• _Task objective_
Where the word "Lavinia" occurs in a line of the data, return the whole line.

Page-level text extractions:
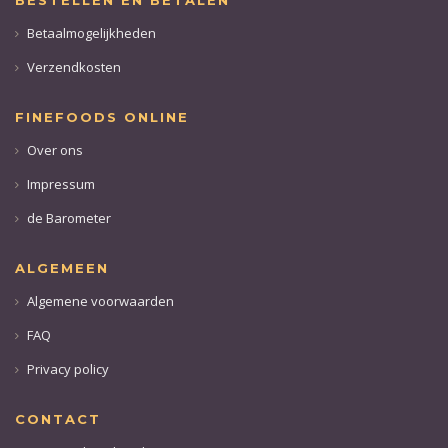
BESTELLEN EN BETALEN
Betaalmogelijkheden
Verzendkosten
FINEFOODS ONLINE
Over ons
Impressum
de Barometer
ALGEMEEN
Algemene voorwaarden
FAQ
Privacy policy
CONTACT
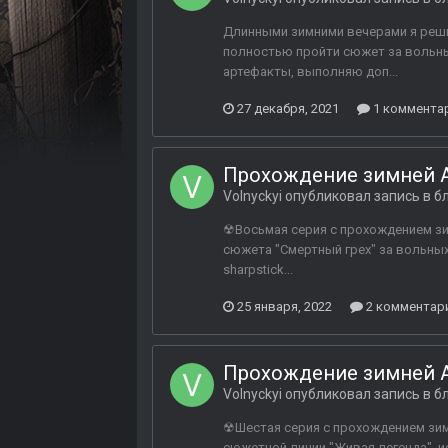
Длинными зимними вечерами я решил
полностью пройти сюжет за вольных
артефакты, выполняю доп...
27 декабря, 2021
1 коммента
Прохождение зимней A
Volnyckyi
опубликовал запись в б
☢Восьмая серия с прохождением зим
сюжета "Смертный грех" за вольны
sharpstick...
25 января, 2022
2 комментар
Прохождение зимней A
Volnyckyi
опубликовал запись в б
☢Шестая серия с прохождением зимн
сюжетной линии "Живая легенда", 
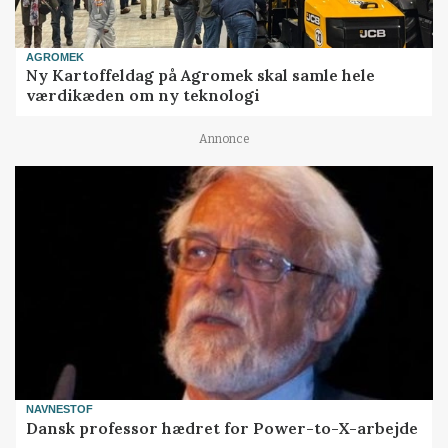
AGROMEK
Ny Kartoffeldag på Agromek skal samle hele
værdikæden om ny teknologi
Annonce
NAVNESTOF
Dansk professor hædret for Power-to-X-arbejde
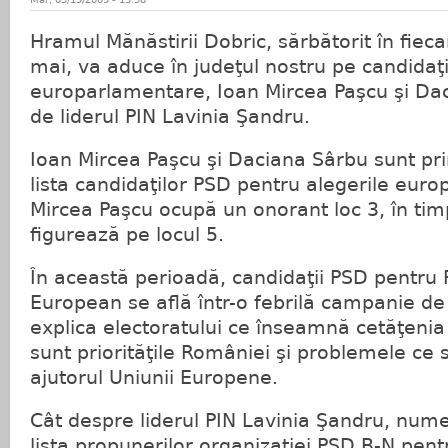
Hramul Mănăstirii Dobric, sărbătorit în fiec
mai, va aduce în judeţul nostru pe candidaţi
europarlamentare, Ioan Mircea Paşcu şi Dac
de liderul PIN Lavinia Şandru.
Ioan Mircea Paşcu şi Daciana Sârbu sunt prin
lista candidaţilor PSD pentru alegerile eur
Mircea Paşcu ocupă un onorant loc 3, în ti
figurează pe locul 5.
În această perioadă, candidaţii PSD pentru
European se află într-o febrilă campanie d
explica electoratului ce înseamnă cetăţeni
sunt priorităţile României şi problemele ce 
ajutorul Uniunii Europene.
Cât despre liderul PIN Lavinia Şandru, numel
lista propunerilor organizaţiei PSD B-N pent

• _Answer_
de liderul PIN Lavinia Şandru.
Cât despre liderul PIN Lavinia Şandru, numel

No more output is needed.